[AIM OF THE TASK]: Using the records underneath, tally the lines where the word "Service" appears and please give only the count.

[DATA FOR PROCESSING]:
■ ■ ■ ■ ■ ■ ■

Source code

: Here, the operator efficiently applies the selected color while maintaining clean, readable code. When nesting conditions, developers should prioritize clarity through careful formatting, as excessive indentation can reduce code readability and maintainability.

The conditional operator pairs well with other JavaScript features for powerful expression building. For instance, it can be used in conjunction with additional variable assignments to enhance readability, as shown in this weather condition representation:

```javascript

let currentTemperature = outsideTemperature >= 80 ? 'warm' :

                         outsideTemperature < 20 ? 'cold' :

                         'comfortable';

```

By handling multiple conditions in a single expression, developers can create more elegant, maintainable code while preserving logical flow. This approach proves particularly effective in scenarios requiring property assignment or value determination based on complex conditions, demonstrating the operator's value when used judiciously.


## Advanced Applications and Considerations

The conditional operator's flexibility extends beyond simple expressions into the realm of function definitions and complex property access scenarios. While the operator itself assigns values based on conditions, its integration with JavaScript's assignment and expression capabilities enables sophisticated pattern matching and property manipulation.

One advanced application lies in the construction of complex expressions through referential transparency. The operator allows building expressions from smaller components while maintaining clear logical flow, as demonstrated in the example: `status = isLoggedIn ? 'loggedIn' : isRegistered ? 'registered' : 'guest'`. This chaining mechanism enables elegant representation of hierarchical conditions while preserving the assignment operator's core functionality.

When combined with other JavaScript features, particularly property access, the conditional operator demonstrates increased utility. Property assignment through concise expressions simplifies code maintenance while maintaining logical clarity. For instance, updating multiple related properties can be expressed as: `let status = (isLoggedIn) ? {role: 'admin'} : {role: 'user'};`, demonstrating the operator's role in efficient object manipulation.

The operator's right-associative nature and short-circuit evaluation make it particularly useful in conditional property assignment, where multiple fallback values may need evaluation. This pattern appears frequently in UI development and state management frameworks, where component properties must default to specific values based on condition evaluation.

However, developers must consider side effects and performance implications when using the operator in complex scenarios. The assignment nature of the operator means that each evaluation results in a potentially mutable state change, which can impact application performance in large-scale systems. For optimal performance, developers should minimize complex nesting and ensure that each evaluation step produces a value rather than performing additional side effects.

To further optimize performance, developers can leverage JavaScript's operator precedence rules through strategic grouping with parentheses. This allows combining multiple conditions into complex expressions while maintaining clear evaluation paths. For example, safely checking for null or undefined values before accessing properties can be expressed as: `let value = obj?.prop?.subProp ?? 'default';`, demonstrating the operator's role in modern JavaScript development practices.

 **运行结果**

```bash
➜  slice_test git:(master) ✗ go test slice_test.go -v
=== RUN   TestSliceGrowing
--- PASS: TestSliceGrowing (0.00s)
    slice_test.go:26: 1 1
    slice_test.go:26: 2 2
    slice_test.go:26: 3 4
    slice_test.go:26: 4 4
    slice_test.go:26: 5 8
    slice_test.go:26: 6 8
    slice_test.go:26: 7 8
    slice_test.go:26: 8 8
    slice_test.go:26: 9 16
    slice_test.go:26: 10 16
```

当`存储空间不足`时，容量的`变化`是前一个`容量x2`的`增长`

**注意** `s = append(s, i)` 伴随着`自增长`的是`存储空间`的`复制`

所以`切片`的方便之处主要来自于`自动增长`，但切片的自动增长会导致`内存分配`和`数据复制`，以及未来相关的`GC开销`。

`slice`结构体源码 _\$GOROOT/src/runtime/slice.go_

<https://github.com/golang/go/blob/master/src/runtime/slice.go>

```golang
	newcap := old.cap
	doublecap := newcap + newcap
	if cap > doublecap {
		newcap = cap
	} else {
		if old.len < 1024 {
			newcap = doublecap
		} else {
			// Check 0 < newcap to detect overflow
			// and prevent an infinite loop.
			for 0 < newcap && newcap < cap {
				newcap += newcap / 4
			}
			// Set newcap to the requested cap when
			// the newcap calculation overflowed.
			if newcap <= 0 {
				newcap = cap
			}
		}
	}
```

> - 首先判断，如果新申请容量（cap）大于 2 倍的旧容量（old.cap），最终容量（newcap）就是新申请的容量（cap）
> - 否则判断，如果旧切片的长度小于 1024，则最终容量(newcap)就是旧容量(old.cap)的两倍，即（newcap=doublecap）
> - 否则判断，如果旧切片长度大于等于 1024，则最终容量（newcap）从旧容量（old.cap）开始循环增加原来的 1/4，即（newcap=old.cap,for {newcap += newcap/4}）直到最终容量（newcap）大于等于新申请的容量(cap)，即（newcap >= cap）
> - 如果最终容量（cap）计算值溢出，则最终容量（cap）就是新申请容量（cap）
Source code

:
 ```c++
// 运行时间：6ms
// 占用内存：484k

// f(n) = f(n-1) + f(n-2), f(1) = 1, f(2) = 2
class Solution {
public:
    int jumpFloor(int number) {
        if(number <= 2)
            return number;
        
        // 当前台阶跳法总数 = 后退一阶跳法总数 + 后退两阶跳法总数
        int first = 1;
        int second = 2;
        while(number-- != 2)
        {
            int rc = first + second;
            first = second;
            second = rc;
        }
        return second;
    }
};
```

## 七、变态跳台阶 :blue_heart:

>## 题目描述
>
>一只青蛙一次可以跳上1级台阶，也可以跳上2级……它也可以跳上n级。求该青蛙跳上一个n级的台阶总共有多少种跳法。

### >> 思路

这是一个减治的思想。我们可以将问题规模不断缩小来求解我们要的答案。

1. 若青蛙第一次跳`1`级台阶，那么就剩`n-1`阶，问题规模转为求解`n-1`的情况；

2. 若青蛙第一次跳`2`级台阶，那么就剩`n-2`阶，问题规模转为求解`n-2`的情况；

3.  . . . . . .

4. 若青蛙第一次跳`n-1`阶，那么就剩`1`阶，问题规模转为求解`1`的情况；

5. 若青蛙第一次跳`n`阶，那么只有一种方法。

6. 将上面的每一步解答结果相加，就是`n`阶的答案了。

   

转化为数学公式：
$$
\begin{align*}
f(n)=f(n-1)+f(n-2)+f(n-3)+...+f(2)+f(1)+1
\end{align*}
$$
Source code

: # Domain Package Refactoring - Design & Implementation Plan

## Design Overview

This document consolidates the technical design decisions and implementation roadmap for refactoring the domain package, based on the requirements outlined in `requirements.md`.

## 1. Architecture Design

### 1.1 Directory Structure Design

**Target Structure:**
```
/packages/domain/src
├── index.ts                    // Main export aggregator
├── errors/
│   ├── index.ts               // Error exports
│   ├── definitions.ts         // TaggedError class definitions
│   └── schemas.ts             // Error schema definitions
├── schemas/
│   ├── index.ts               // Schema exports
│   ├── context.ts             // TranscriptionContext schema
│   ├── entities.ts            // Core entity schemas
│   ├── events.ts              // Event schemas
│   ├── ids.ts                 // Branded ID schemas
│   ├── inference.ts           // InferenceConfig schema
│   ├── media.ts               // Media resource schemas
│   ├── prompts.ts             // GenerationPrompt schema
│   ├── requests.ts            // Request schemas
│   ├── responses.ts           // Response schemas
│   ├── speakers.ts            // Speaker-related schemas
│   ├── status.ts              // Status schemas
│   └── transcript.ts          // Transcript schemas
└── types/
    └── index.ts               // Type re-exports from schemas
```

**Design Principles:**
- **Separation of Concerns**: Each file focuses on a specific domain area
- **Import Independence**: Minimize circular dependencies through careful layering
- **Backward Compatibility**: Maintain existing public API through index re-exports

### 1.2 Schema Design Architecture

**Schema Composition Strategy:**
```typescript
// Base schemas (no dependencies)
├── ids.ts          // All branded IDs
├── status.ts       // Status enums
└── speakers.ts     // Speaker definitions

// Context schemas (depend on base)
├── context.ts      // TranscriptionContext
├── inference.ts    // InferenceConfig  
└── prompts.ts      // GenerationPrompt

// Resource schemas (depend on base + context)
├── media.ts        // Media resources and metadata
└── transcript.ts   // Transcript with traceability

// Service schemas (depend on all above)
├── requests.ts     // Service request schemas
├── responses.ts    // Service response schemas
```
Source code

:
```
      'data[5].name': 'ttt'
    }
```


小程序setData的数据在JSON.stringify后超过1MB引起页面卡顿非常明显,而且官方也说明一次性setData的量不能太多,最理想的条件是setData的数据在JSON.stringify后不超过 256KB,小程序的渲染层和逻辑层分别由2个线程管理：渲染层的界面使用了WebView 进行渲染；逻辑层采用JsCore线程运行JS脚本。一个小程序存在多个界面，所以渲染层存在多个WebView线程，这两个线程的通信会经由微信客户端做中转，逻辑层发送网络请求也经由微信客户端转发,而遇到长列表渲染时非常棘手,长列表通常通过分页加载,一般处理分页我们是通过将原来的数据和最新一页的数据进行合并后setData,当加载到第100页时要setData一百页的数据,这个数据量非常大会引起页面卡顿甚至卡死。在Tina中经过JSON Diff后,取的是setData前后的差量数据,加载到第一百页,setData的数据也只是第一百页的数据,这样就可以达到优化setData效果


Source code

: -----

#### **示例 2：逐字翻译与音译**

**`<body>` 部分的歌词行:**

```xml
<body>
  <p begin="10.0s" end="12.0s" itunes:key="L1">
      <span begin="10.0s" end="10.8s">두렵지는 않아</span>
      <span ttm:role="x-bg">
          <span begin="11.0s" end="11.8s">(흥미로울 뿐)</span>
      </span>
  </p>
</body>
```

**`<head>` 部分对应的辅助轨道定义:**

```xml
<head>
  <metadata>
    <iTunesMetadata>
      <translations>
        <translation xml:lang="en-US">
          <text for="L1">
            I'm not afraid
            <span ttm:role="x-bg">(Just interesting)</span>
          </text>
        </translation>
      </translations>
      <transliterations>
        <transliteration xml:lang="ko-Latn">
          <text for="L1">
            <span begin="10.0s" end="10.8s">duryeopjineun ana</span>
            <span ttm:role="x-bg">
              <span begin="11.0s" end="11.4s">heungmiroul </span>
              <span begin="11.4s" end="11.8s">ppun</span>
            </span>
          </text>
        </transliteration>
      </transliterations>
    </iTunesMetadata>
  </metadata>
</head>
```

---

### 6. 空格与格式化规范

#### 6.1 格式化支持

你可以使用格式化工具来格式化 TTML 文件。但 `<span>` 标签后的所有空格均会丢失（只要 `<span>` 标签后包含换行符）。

■ ■ ■ ■ ■ ■ ■

[OUTPUT FOR THIS TASK]: 3